Materi-materi yang terbentuk tersebut tumbuh makin besar dan terus melakukan
gerakan secara teratur mengelilingi matahari. Gerakan materi-materi tersebut
berada dalam satu orbit yang tetap dan membentuk susunan yang disebut tata
surya (keluarga matahari).
1).
Teori Nebula: Immanuel Kant (1724-1804)
Immanuel
Kant adalah seorang filsuf dan ilmuwan jerman. Ia merupakan orang yang pertama
kali mengemukakan teori nebula. Menurut Kant, tata surya terbentuk oleh
gumpalan kabut (nebula) yang terdiri atas bermacam-macam gas. Awalnya gas-gas
di angkasa yang massanya besar menarik gas-gas yang massanya kecil yang berada
di sekelilingnya hingga membentuk gumpalan gas yang menyerupai cakram.

-------

Tugas: Dalam kutipan teks tentang pembentukan tata surya, menurut Kant tata surya terbentuk oleh apa?

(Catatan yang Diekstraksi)
-------

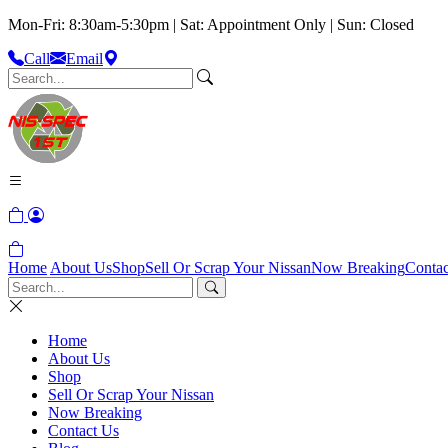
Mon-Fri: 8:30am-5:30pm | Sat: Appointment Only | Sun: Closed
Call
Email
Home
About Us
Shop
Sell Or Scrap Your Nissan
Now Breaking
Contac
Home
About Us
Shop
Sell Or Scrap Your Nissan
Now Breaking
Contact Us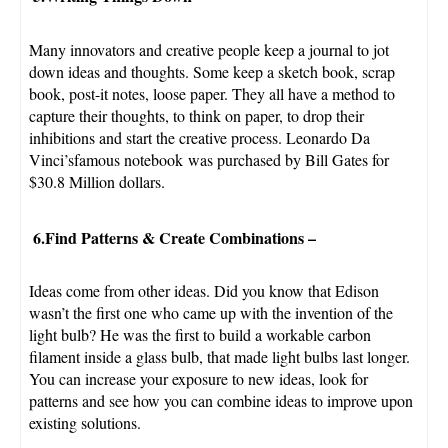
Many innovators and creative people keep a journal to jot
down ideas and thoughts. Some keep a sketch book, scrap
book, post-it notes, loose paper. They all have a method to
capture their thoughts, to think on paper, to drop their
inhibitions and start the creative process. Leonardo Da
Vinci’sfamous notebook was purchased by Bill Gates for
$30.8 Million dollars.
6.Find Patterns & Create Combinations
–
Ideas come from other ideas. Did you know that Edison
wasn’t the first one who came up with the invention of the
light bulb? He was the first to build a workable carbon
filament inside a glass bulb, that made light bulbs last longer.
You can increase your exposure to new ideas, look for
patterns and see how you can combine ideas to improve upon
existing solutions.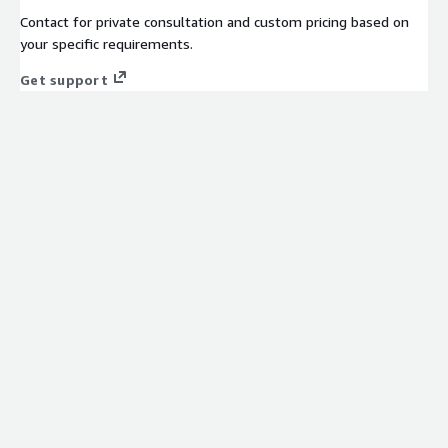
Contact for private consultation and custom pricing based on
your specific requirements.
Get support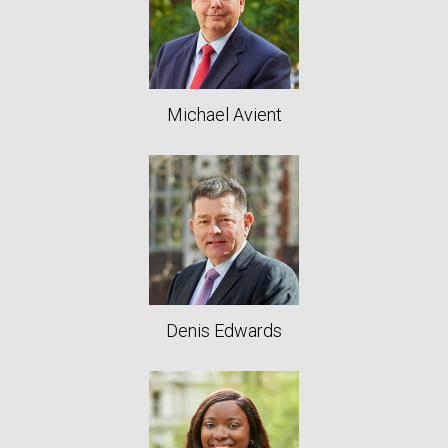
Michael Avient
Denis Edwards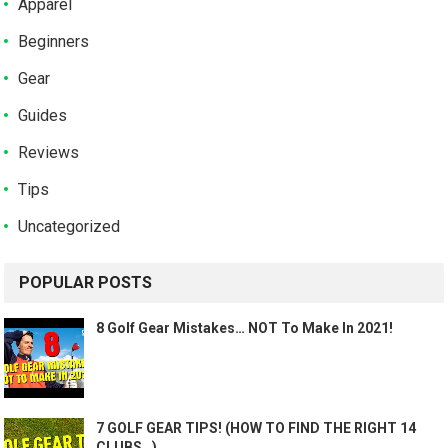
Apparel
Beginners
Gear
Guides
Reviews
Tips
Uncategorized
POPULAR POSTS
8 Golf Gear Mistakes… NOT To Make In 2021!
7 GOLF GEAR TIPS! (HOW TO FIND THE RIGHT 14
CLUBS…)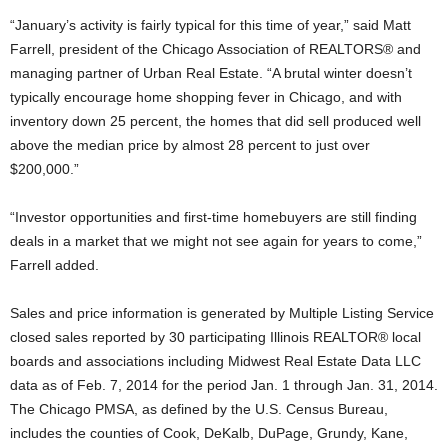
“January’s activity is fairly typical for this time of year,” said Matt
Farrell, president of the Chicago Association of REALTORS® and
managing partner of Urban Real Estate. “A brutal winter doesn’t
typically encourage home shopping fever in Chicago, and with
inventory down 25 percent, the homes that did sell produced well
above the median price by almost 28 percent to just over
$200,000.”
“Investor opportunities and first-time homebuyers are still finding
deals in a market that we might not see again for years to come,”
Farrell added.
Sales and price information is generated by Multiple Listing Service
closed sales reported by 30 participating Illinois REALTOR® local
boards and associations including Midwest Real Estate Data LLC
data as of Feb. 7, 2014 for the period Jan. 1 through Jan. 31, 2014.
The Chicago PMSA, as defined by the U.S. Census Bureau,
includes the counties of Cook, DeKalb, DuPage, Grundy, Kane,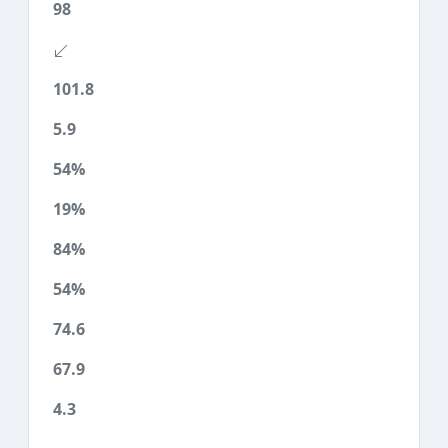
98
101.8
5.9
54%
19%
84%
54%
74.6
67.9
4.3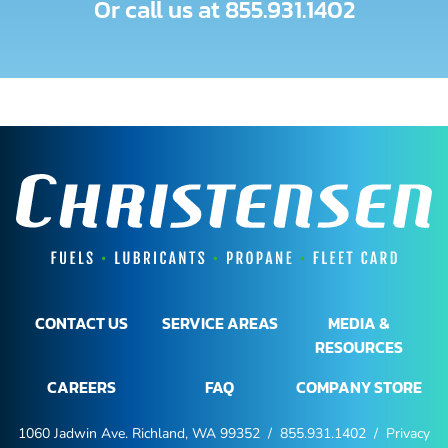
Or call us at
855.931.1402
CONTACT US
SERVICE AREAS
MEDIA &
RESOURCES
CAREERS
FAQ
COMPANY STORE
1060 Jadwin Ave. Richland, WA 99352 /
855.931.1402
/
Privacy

-------

Hasil: Oleh gumpalan kabut (nebula) yang terdiri atas bermacam-macam gas.